### OBJETIVO DEL EJERCICIO
Responda a las siguientes preguntas con base en el texto sobre la fuga de Kurt Wiese.
(a) ¿Cuándo comenzó el caso de Kurt Wiese?
(b) ¿Con qué frecuencia debía Wiese presentarse en el despacho del fiscal?
(c) ¿En qué trabajaba Kurt Wiese y dónde?

### TEXTO DE ESTUDIO

CAPÍTULO VI

TRES MINUTOS ANTES DE SALIR EL TREN

Alex tuvo un papel importante en el caso de Kurt Wiese, caso que comenzó inesperadamente una noche a principios de julio de 1964 cuando yo escuchaba las noticias de la noche. Al final de la retrans­misión, se produjo una pausa y tras ella el locutor alemán, con su afectado estilo, dijo: «Señoras y caballeros, tenemos un importante aviso procedente de la policía de Colonia: Kurt Wiese, acusado de crímenes de guerra, ha escapado del apartamiento de Colonia donde ha venido viviendo estos dos últimos años. Fue arrestado, pero en la actualidad gozaba de libertad bajo fianza en espera de proceso, por lo que tenía que presentarse en el despacho del fiscal cada tres días. Al tardar una semana en comparecer, unos agentes de la policía fueron a su casa y los vecinos les dijeron que no habían visto a Wiese desde hacía varios días...».

La voz profesional del locutor, con perfecta frialdad, no demos­traba emoción cuando pedía a sus oyentes: «comunicar cualquier información» a la oficina del fiscal de Colonia o a la más cercana comi­saría de policía.

Cerré la radio. Otro criminal nazi que había escapado. ¿A quién le importaba? Otros varios habían escapado en los últimos meses. La mayoría de radioescuchas olvidaron el nombre del fugitivo en cuanto cerraron el receptor porque no habían oído hablar nunca de Kurt Wiese, ignorado obrero metalúrgico que trabajaba en la fábrica local de automóviles Ford.

### DATOS EXTRAÍDOS
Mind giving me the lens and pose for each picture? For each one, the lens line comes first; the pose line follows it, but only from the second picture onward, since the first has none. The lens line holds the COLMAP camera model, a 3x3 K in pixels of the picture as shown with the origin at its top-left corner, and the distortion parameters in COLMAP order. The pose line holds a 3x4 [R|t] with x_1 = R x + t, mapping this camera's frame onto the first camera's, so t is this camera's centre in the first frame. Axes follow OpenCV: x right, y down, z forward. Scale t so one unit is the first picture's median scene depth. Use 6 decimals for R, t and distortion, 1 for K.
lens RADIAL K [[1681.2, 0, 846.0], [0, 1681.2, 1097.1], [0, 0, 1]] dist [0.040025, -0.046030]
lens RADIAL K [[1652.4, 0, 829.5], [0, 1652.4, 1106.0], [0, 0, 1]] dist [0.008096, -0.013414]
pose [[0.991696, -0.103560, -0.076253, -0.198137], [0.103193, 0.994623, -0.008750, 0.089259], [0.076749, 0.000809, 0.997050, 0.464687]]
---
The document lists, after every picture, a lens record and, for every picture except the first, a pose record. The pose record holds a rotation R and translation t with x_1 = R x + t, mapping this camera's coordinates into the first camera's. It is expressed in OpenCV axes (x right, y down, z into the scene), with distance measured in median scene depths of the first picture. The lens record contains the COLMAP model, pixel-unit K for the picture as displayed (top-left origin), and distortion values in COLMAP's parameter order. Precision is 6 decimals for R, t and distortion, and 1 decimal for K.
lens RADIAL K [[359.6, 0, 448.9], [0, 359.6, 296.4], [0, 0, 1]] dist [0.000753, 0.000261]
--
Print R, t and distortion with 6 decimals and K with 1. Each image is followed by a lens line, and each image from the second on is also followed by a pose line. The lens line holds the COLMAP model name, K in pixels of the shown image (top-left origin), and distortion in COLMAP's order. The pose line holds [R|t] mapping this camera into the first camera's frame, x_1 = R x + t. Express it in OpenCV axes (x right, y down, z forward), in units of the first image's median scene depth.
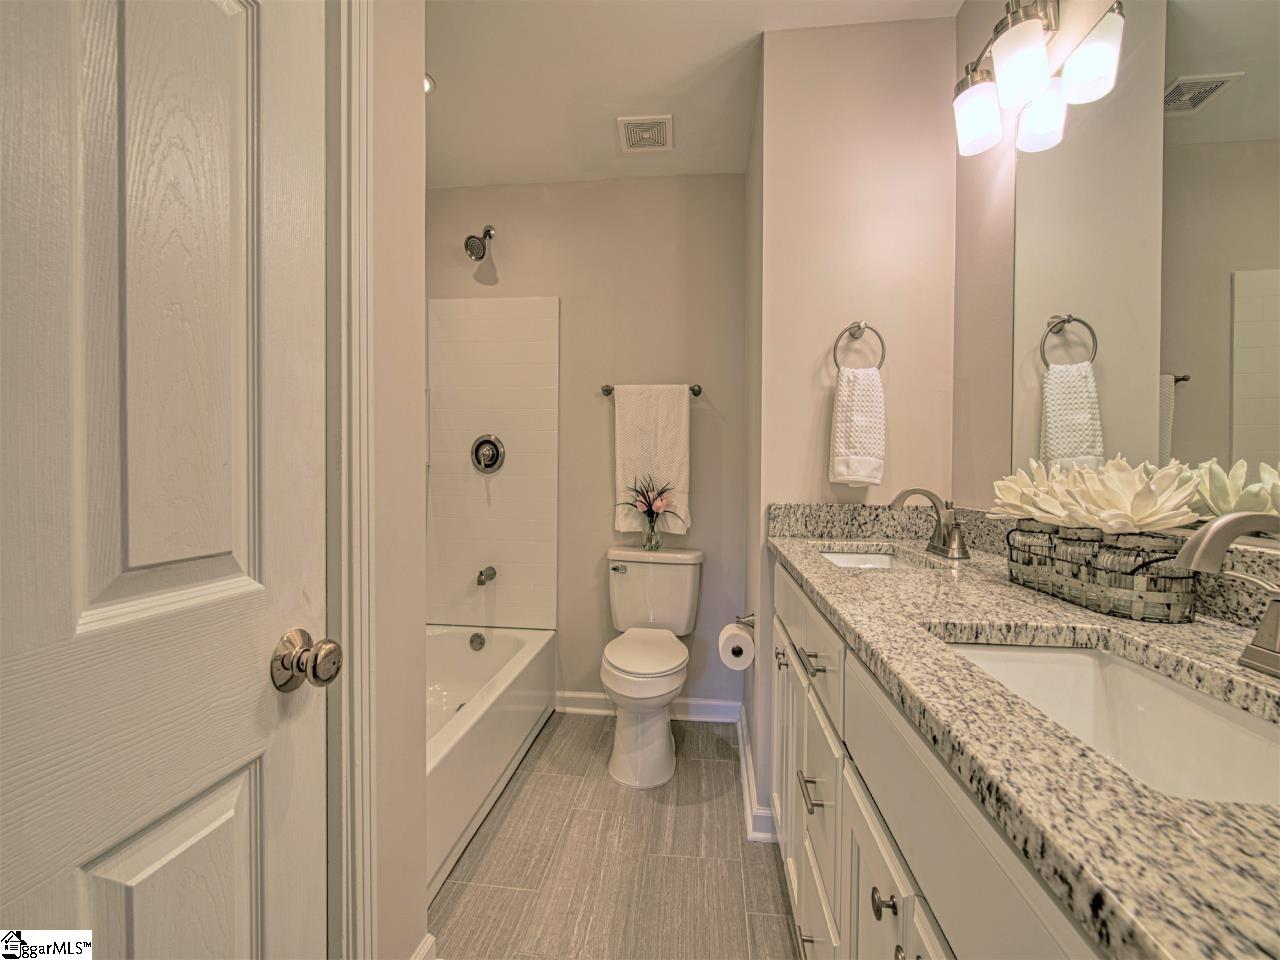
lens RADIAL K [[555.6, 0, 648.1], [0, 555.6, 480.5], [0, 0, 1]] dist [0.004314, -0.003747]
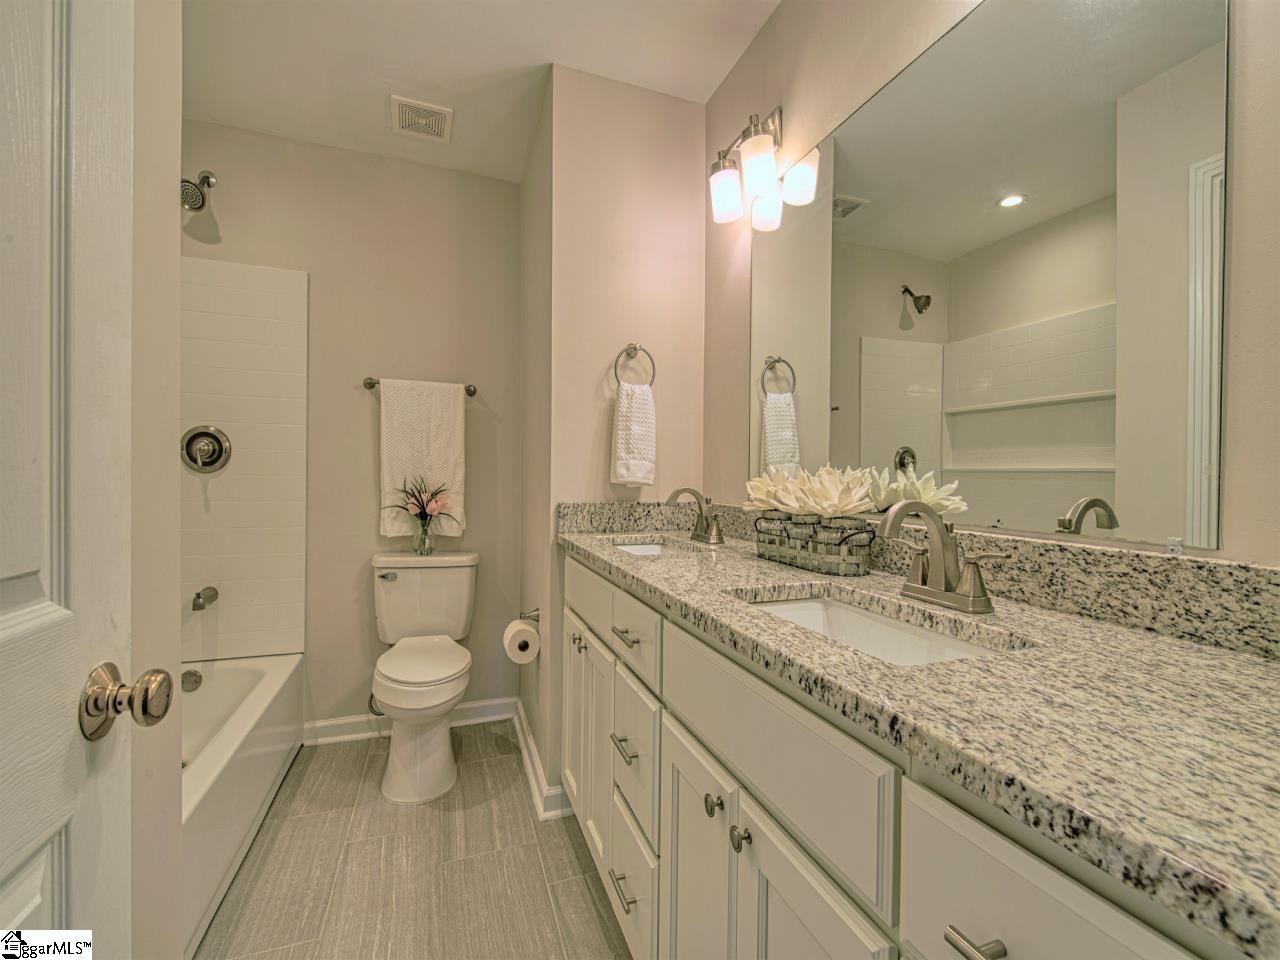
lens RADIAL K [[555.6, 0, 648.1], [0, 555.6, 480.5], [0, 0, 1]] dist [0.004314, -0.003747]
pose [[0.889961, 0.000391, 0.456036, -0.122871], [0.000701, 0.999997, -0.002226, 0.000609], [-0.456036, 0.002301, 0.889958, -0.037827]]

### RESPUESTA SOLICITADA
(a) Una noche a principios de julio de 1964.
(b) Cada tres días.
(c) Era obrero metalúrgico en la fábrica local de automóviles Ford.